– Eu subo primeiro. Brella vai querer ajuda com a água do banho. – Debruçou-se para lhe dar um último beijo, na testa. – Meu gigante Lannister. Amo tanto você.
SANSA
F
Afastou os cobertores.
O senhor seu esposo não estava ao seu lado, mas estava habituada a isso. Tyrion dormia mal, e frequentemente acordava antes do nascer do dia. Normalmente ia encontrá-lo no aposento privado, inclinado ao lado de uma vela, perdido num velho pergaminho qualquer ou num livro encadernado em couro. Às vezes o cheiro do pão da manhã que vinha dos fornos levava-o às cozinhas, e às vezes subia ao jardim do telhado, ou ia passear, sozinho, pelo Corredor do Traidor.
Abriu as venezianas e estremeceu quando o arrepio subiu por seus braços. Havia nuvens se acumulando no céu oriental, perfuradas por raios de sol.
Ouviu a porta se abrindo quando as aias trouxeram a água quente para o banho. Eram ambas novas ao seu serviço; Tyrion dizia que as mulheres que tomavam conta dela antes eram todas espiãs de Cersei, tal como Sansa sempre suspeitara.

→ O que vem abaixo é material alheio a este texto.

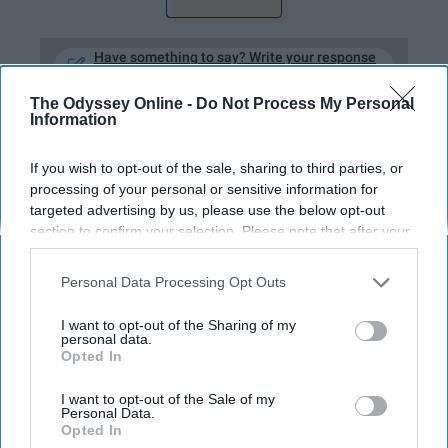
Have something to say? Write your response
post here
The Odyssey Online -
Do Not Process My Personal
Information
LIFESTYLE
If you wish to opt-out of the sale, sharing to third parties, or
processing of your personal or sensitive information for
I Asked 16 Women About Their
targeted advertising by us, please use the below opt-out
Favorite Face Makeup, And Here's
section to confirm your selection. Please note that after your
opt-out request is processed you may continue seeing
What I Found Out
interest-based ads based on personal information utilized by
Personal Data Processing Opt Outs
us or personal information disclosed to third parties prior to
Although many different
your opt-out. You may separately opt-out of the further
I want to opt-out of the Sharing of my
products are named, no matter
disclosure of your personal information by third parties on the
personal data.
Opted In
IAB’s list of downstream participants. This information may
what type of foundation or
also be disclosed by us to third parties on the
IAB’s List of
Downstream Participants
that may further disclose it to other
I want to opt-out of the Sale of my
product you use, you don't need
Personal Data.
third parties.
Opted In
makeup to be beautiful!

– Venham ver – disse-lhes. – Há um castelo no céu.
Elas foram dar uma olhada.
– É feito de ouro. – Shae tinha cabelos escuros e curtos e olhos ousados. Fazia tudo o que lhe era pedido, mas às vezes dirigia a Sansa os mais insolentes dos olhares. – Um castelo todo feito de ouro, aí está uma coisa que eu gostaria de ver.

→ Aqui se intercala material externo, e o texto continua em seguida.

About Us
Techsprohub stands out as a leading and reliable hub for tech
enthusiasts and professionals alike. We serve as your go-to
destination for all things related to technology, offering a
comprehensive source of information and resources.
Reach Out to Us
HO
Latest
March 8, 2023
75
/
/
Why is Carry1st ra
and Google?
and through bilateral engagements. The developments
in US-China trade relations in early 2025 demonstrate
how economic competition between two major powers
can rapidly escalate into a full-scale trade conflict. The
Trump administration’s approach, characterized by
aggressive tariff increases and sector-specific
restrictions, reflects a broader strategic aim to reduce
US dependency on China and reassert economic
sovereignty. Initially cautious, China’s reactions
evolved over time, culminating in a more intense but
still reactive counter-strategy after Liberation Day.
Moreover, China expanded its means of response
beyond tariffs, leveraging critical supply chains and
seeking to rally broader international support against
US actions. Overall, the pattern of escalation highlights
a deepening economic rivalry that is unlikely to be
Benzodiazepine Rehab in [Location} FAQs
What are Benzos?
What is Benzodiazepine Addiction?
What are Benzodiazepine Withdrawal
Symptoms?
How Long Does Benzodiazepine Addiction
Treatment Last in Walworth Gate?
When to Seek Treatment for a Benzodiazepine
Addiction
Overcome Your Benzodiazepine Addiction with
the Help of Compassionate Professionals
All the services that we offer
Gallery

– Um castelo, é? – Brella tinha de semicerrar os olhos. – Aquela torre tá caindo, parece. É tudo ruínas, aquilo.
Sansa não queria ouvir falar de torres caindo e castelos arruinados. Fechou as venezianas e disse:
– Somos esperados no café da manhã da rainha. O senhor meu esposo está no aposento privado?
– Não, senhora – disse Brella. – Não o vi.
– Pode ser que tenha ido ver o pai – declarou Shae. – Talvez a Mão do Rei precise de seus conselhos.
Brella deu uma fungada.
– Senhora Sansa, talvez queira entrar na banheira antes que a água esfrie demais.
Sansa deixou que Shae puxasse sua camisa de dormir pela cabeça e entrou na grande banheira de madeira. Sentiu-se tentada a pedir uma taça de vinho, para lhe acalmar os nervos. O casamento estava marcado para o meio-dia no Grande Septo de Baelor, do outro lado da cidade. E, ao cair da noite, o banquete seria dado na sala do trono; mil convidados e setenta e sete pratos, com cantores, malabaristas e saltimbancos. Mas primeiro havia o café da manhã no Salão de Baile da Rainha, para os Lannister e os homens Tyrell – as mulheres Tyrell quebrariam o jejum com Margaery – e cento e tantos cavaleiros e fidalgos.
Brella mandou Shae ir buscar mais água quente enquanto lavava as costas de Sansa.
– Está tremendo, senhora.
– A água não está quente o suficiente – mentiu Sansa.
As aias a vestiam quando Tyrion apareceu, com Podrick Payne a reboque.
– Está adorável, Sansa. – Virou-se para o escudeiro. – Pod, faça a gentileza de me servir uma taça de vinho.
– Vai haver vinho no café da manhã, senhor – disse Sansa.
– Há vinho aqui. Não espera certamente que enfrente a minha irmã sóbrio? É um novo século, senhora. O tricentésimo ano desde a Conquista de Aegon. – O anão pegou a taça de tinto que Podrick tinha lhe entregado e ergueu-a bem alto. – A Aegon. Que cara afortunado. Duas irmãs, duas esposas e três grandes dragões, o que mais pode um homem pedir? – limpou a boca com as costas da mão.
Sansa reparou que as roupas do Duende estavam sujas e em desalinho; parecia que tinha dormido vestido.
– Vai vestir roupa lavada, senhor? Seu gibão novo é muito bonito.